A ditadura da técnica e o protagonismo da televisão é tema recorrente na obra. Os animais ficam paralisados com a luz, e os homens com a luz das telas da televisão. E dos computadores, e da internet. Distraem-nos de qualquer outra atividade, e nos deixamos caçar como os irracionais. Esse mesma técnica que elimina o ócio das nossas vidas. “Carecemos de ócio porque nos acostumamos a medir o tempo de modo utilitarista, em termos de produção(..) É possível florescer a esta velocidade? Quando a meta é a produtividade, serão esses produtos verdadeiros frutos?” Desaparece o diálogo entre as pessoas: o que nos dizemos são mais cifras do que palavras, contem mais informação do que vida. O homem da pós modernidade está acorrentado às comodidades que lhe proporciona a técnica, não se atreve a mergulhar em experiências vitais como o amor o a solidariedade.
O utilitarismo arranca de nós a transcendência. Os antigos, os clássicos, acreditavam ser filhos dos deuses, e fazer parte de uma história sagrada. Nessa perspectiva, o homem pode ser servo, até escravo, mas nunca parte de uma engrenagem. O homem corre sem saber porque, em imitação gregária, e perde o foco. Sábato comenta, citando John Donne, que ninguém dorme na carroça que o conduz da cadeia ao patíbulo; mas todos dormimos do berço à sepultura, não estamos completamente despertos, e nos distraímos daquilo que é importante.
Por isso urge reaprender e trazer de volta os valores de sempre. Aqueles que estão presentes na simplicidade dos jogos das crianças: o desinteresse, a dignidade, a grandeza diante da adversidade, as alegrias ingênuas, a coragem.

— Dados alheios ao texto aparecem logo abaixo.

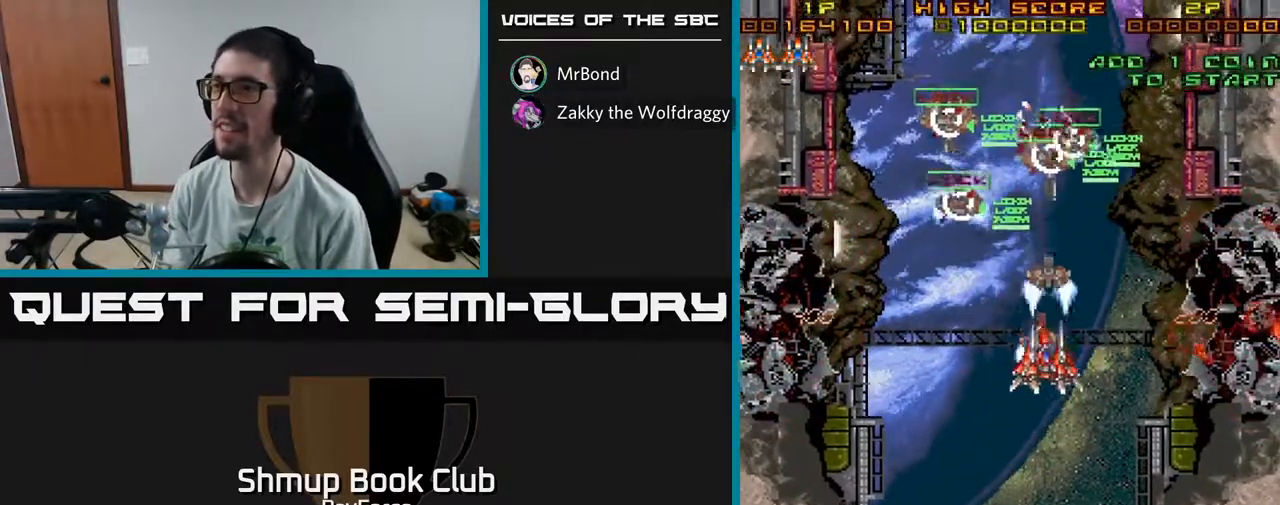
{"buttons": ["DPAD_DOWN", "DPAD_RIGHT"], "left_stick": "center", "right_stick": "center", "events": [[483, "DPAD_RIGHT", "down"]]}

E reaprender o que é gozar. “Estamos tão desorientados que cremos que gozar é fazer compras. Um luxo verdadeiro é um encontro humano, um momento de silencio diante da criação, o gozo de uma obra de arte ou de um trabalho bem feito. Gozos verdadeiros são aqueles que enchem a alma de gratidão e nos predispõem para o amor”.
Reaprender e resistir. Não com violência ou militância. Mas com a pequena vela que nos ajuda a esperar no meio da noite. Com o reconhecimento –diante da orfandade de tantos seres humanos- que é possível encontrar outro modo de viver, criar uma existência diferente. “A história é um conjunto de aberrações, guerras e perseguições, torturas e injustiças, mas é também o cenário onde milhões de homens e mulheres se sacrificam para cuidar dos outros. Eles incarnam a resistência. Um sacrifício que deve ser fecundo, e isso é por conta de cada um de nós. Porque o mundo nada pode contra um homem que canta no meio da miséria”.
Ernesto Sábato canta este minueto sedutor no meio da miséria do mundo que insiste em anular o ser humano. E propõe resistir. São estes pequenos livros –em papel gasto, manuseado- os que nos ajudam a fabricar nossa própria resistência. Provocam a reflexão, são as tábuas que nos salvam daquele naufrágio vital de que Ortega adverte na Rebelião da Massas, em contundente crítica à mediocridade. Música para os ouvidos, bálsamo para a alma. Definitivamente, algo que não consigo –nem quero- saborear na tela de um computador.